» What the exercise asks
The reply must consist of the complete listing, reproduced exactly, with no images included.

» Material provided

==========

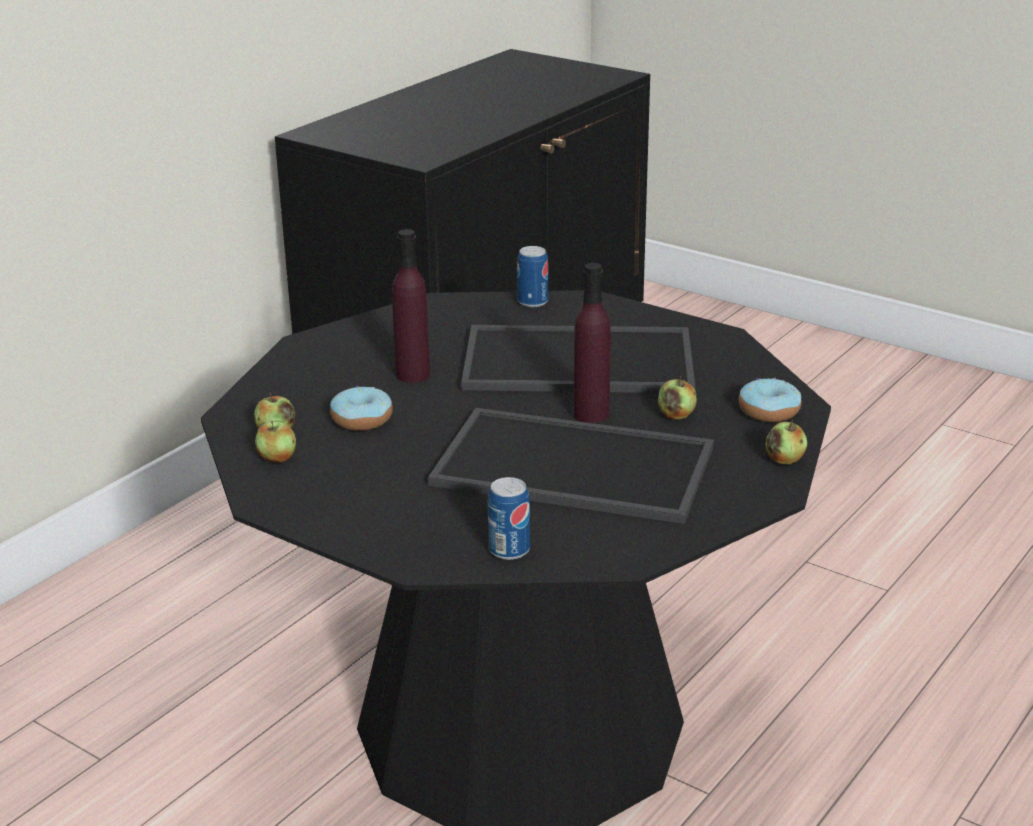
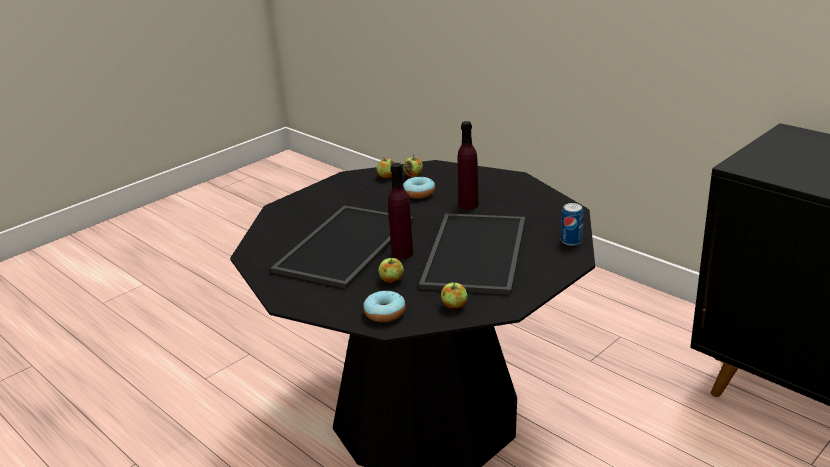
camera: 100 degrees right, 0 degrees up
(509, 550) = (275, 227): can -> none
(785, 459) = (321, 311): apple -> apple (454, 306)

==========

» Exercise answer
camera: 100 degrees right, 0 degrees up
(509, 550) = (275, 227): can -> none
(785, 459) = (321, 311): apple -> apple (454, 306)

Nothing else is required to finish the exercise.